10.0.0.128 - - [17/Sep/2008:22:22:47 +1200] [git.oriontransfer.org/sid#b818eb00][rid#b83cf178/initial] (2) init rewrite engine with requested uri /Scripting/XcodeUserScripts.git/web/Menu/Code/C++/10-CPP+Class+Members.rb


"C++" is not escaped as "C%2B%2B" as it is passed from the original query. I'm not sure how Apache is handling this internally, but I would have expected to see:

init rewrite engine with requested uri /Scripting/XcodeUserScripts.git/web/Menu/Code/C%2B%2B/10-CPP+Class+Members.rb

i.e. something before mod_rewrite is un-escaping the URL before it gets to mod-rewrite. This might be why the [B] flag appears to have no effect.

Kind regards,
Samul
Comment 7 Thibauld Favre 2008-10-29 15:08:46 UTC
Hi,

This bug got me scratched my head heavily and, at the end, I must say I was (almost) pleased to see it was a bug :) I can confirm that the 'plus' sign gets unescaped too on Apache 2.2.8 on Ubuntu Hardy. Here's the test code I used to reproduce the bug:

thibs@taj:~/public_html$ cat .htaccess 
RewriteEngine On
RewriteBase /
RewriteRule ^action/(.*)$ index.php?show=$1 [B]

thibs@taj:~/public_html$ cat index.php 
<?php
echo("request uri: ".$_SERVER['REQUEST_URI']."<br/>");
echo("query string: ".$_SERVER['QUERY_STRING']."<br/>");
echo("'show' param value: ".$_GET['show']);
?>

Now accessing http://www.myserver.com/action/test%2Ba gives:
request uri: /action/test%2Ba
query string: show=test+a
'show' param value: test a

My immediate (very) quick and dirty work around was to manually escape and unescape the plus sign by replacing it with a '_plusign_' string. If you need more logs or info about this bug, let me know...
Regards,

Thibauld
Comment 8 Bob Ionescu 2008-12-19 14:54:55 UTC
This is caused by a "regression" in trunk (r589343). Maybe bug 34602 should be reopened, because the committed patch there (r573831) works.

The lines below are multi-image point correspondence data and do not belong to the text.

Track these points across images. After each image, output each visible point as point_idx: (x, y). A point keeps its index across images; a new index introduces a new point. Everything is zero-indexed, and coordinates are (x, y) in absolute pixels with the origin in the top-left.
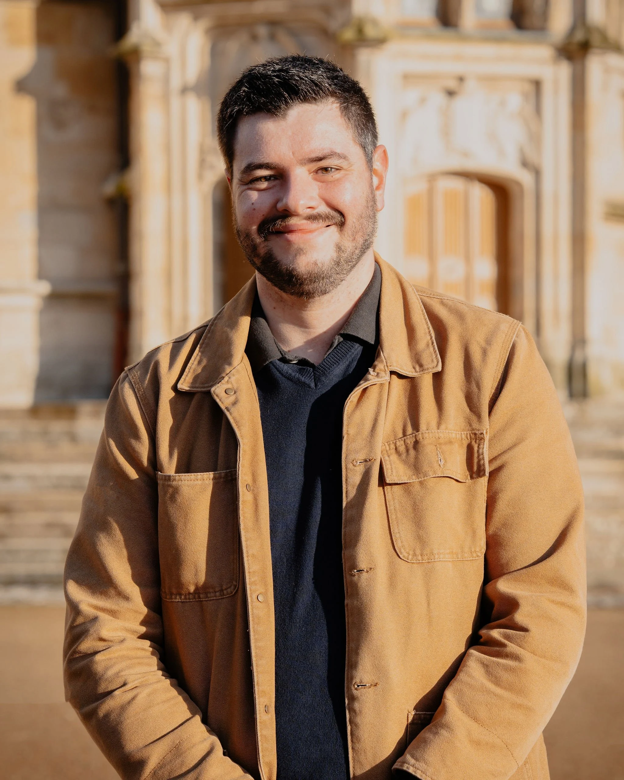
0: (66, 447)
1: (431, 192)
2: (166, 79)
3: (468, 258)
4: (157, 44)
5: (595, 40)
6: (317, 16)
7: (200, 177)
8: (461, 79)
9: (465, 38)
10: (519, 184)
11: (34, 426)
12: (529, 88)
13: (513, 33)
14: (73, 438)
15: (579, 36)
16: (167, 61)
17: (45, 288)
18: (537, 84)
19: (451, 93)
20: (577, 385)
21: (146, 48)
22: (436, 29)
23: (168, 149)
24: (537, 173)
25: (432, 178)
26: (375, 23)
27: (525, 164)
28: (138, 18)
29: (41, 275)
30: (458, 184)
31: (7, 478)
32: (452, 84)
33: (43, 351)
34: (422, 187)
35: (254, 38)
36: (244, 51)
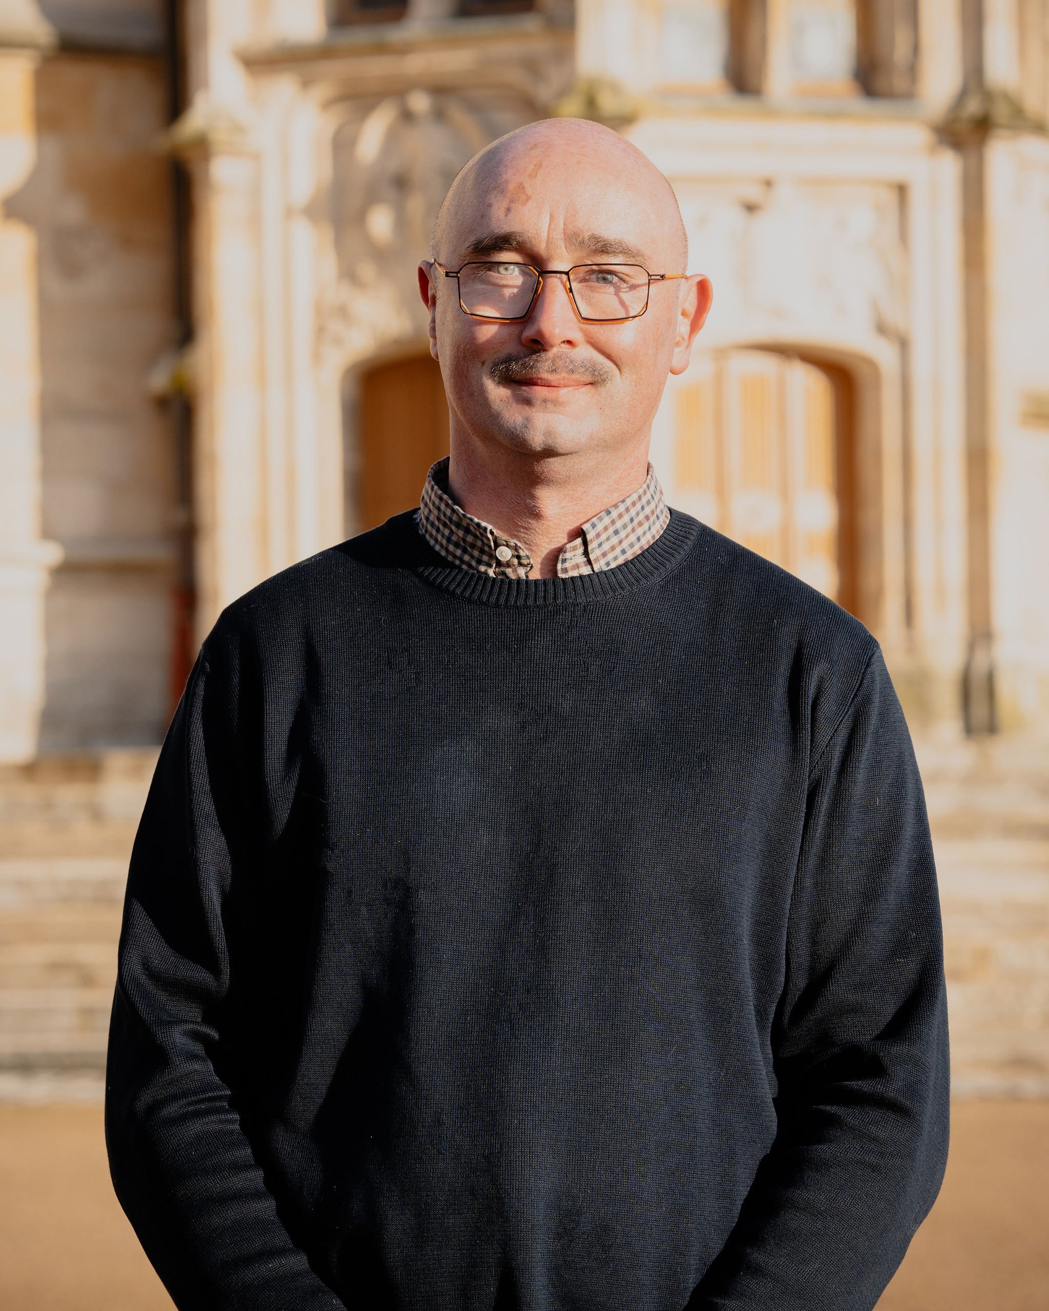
0: (83, 830)
1: (719, 379)
2: (256, 190)
3: (785, 493)
4: (239, 129)
5: (1001, 112)
6: (516, 77)
7: (317, 357)
8: (768, 183)
9: (773, 113)
10: (872, 365)
11: (29, 793)
12: (889, 198)
13: (859, 104)
14: (97, 815)
15: (973, 107)
16: (256, 158)
17: (53, 554)
18: (902, 190)
19: (751, 208)
20: (979, 712)
21: (220, 136)
22: (725, 98)
24: (904, 344)
25: (721, 354)
26: (615, 88)
27: (882, 329)
28: (205, 84)
29: (48, 533)
30: (768, 365)
32: (754, 193)
33: (50, 664)
34: (703, 370)
35: (407, 116)
36: (391, 139)
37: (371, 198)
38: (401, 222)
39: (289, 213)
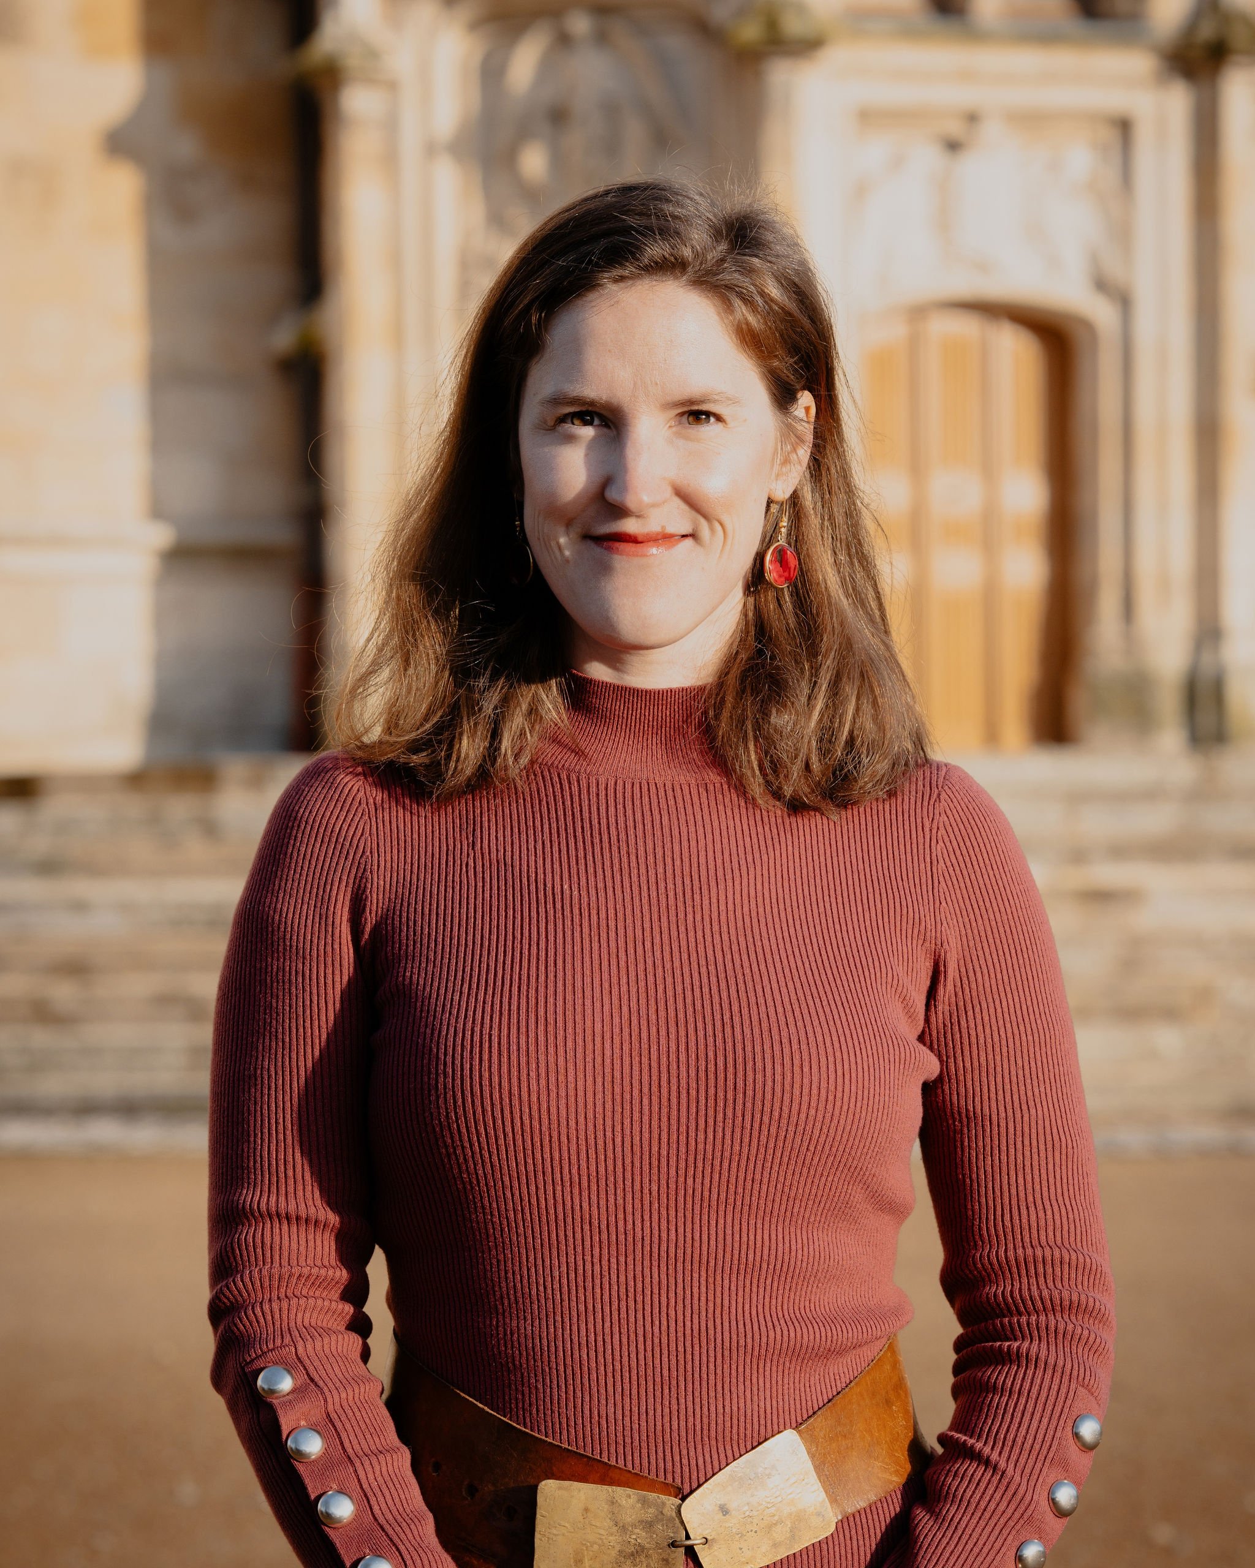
0: (195, 848)
1: (914, 343)
2: (391, 125)
3: (989, 472)
4: (373, 54)
5: (1239, 38)
8: (972, 118)
9: (975, 35)
10: (1088, 326)
11: (134, 806)
12: (1109, 135)
14: (210, 829)
15: (1207, 32)
16: (392, 86)
17: (161, 536)
18: (1124, 127)
19: (953, 146)
20: (1206, 718)
21: (353, 61)
22: (925, 19)
23: (395, 260)
24: (1124, 301)
25: (918, 312)
26: (800, 9)
27: (1102, 285)
29: (157, 512)
30: (968, 327)
31: (80, 907)
32: (954, 128)
33: (163, 662)
34: (897, 332)
35: (564, 41)
36: (546, 68)
37: (523, 134)
38: (558, 161)
39: (431, 150)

The problem with r589343 seems to be that ap_escape_path_segment() is used now.
Comment 9 Nick Kew 2008-12-20 15:40:39 UTC
Bob, I'm sitting here with a wretched cold and can't think much.  Can you identify what difference(s) in ap_escape_path_segment vs the r573831 code are causing the problem?  Is the test in ap_escape_path_segment_buffer wrong for this, or does something rely on ' ' --> '+' escaping?
Comment 10 Bob Ionescu 2008-12-20 18:16:58 UTC
(In reply to comment #9)
> or does something rely on ' ' --> '+' escaping?

No, it's good that a space should be encoded into %20 since a substitution /$1?query=$2 and flags [B,NE,R] should escape a space in $1 (i.e. URL-path segment) into a %20.

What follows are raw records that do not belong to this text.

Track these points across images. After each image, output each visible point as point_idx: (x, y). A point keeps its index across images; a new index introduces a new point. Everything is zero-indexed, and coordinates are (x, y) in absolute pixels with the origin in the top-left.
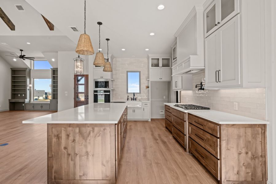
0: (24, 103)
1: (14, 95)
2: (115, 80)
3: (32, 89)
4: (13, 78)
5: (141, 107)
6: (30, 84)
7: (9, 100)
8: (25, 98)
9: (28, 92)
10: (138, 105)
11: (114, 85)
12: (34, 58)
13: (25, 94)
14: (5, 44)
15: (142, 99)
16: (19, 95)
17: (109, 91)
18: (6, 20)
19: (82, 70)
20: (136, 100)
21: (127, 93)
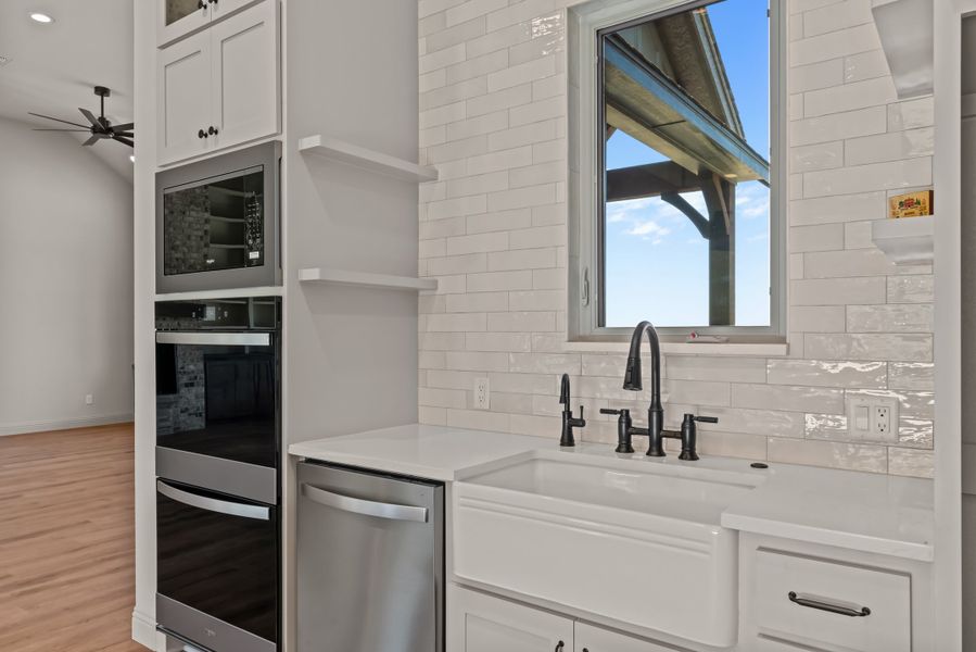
20: (689, 454)
21: (566, 338)
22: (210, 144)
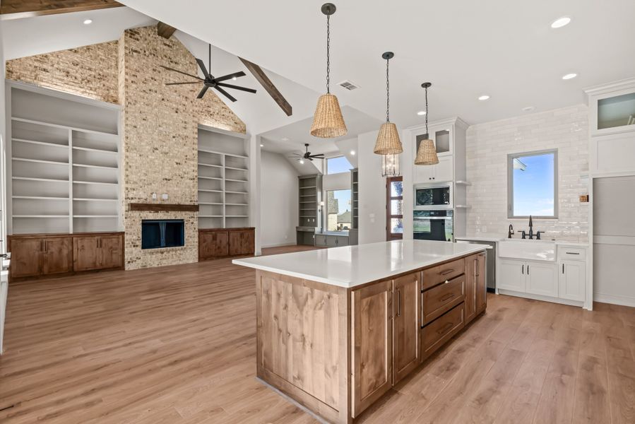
0: (313, 233)
1: (303, 221)
2: (473, 184)
3: (324, 209)
4: (302, 191)
5: (552, 259)
6: (322, 201)
7: (297, 228)
8: (315, 225)
9: (319, 214)
10: (538, 255)
11: (468, 195)
12: (322, 155)
13: (316, 218)
14: (285, 139)
15: (562, 234)
16: (309, 220)
17: (443, 213)
18: (281, 101)
19: (396, 166)
20: (538, 238)
21: (507, 217)
22: (432, 181)
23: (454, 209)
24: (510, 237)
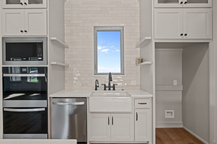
20: (114, 89)
21: (94, 74)
22: (24, 34)
23: (48, 66)
24: (96, 89)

ap_escape_path_segment checks T_ESCAPE_PATH_SEGMENT as far as I understand.

I found in gen_test_char.c

        if (!apr_isalnum(c) && !strchr("$-_.+!*'(),:@&=~", c)) {
            flags |= T_ESCAPE_PATH_SEGMENT;
        }

which reads to me if the char is not alpha-numeric and not $-_.+!*'(),:@&=~ flag it as T_ESCAPE_PATH_SEGMENT. But the problem is, that we don't want to exclude those special characters here. The B flag works pretty well if you request e.g. %22%23 (-> "# --> %22%23).

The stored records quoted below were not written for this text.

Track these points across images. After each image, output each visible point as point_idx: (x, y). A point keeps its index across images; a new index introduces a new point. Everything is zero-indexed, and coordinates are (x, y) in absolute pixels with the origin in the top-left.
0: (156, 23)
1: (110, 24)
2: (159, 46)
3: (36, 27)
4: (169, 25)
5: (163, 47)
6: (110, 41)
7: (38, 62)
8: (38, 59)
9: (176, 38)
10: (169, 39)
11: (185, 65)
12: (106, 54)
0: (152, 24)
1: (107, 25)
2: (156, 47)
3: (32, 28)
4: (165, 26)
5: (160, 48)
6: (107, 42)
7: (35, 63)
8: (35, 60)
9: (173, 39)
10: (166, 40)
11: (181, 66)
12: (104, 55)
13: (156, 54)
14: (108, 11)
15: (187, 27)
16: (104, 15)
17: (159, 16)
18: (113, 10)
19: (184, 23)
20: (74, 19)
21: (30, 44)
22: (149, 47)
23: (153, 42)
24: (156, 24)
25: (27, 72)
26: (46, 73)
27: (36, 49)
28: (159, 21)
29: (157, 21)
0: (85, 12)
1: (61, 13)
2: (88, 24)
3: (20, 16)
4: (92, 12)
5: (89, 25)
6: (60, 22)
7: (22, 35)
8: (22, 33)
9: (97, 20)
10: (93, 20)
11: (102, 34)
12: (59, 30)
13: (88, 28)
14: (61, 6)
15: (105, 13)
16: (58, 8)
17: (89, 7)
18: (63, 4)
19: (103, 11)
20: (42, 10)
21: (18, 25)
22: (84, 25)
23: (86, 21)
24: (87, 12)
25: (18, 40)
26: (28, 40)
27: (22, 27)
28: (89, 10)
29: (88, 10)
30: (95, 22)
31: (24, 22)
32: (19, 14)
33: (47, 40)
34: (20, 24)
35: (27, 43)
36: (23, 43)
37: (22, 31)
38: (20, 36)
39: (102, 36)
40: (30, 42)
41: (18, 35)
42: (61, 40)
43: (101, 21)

> I'm sitting here with a wretched cold

I hope you will get well soon!
Comment 11 Nick Kew 2008-12-30 16:09:33 UTC
OK, I've verified that reverting r589343 fixes "B" flag breakage, and reverted it in trunk.  Thanks for the analysis.
Comment 12 Bob Ionescu 2008-12-30 16:40:39 UTC
Just one question beyond (may be better at dev@?): How should we handle a slash? Currently (AFAICR), the B flag escapes '/' into '%2f', too. That could be a "problem" in per-dir context, if the filepath is being changed by a backreference containing a slash, too. The escaping of the path itself wouldn't be a problem due to the internal redirect processing,* except the encoded slash and may be the space, which should be changed into %20 again, I think.

Or should we consider the B flag to be unsupported, if s/o uses a backreference in the path and queryString simultaneously?

(* in per-server context unescape map for the path)
Comment 13 Nick Kew 2009-01-07 17:25:56 UTC
Fix backported to 2.2 in r732578
Comment 14 Mårten Berglund 2009-05-14 04:35:47 UTC
Thanks for all the work! However, is it supposed to work now in e.g. 2.2.11? I tried my testpage above (see first post above) and it still doesn't work, even though my server now has Apache 2.2.11.
Comment 15 Dan Poirier 2009-05-14 05:34:01 UTC
2.2.11 was released before this fix was backported to the 2.2 code stream.  Look for the fix in 2.2.12 when that comes out.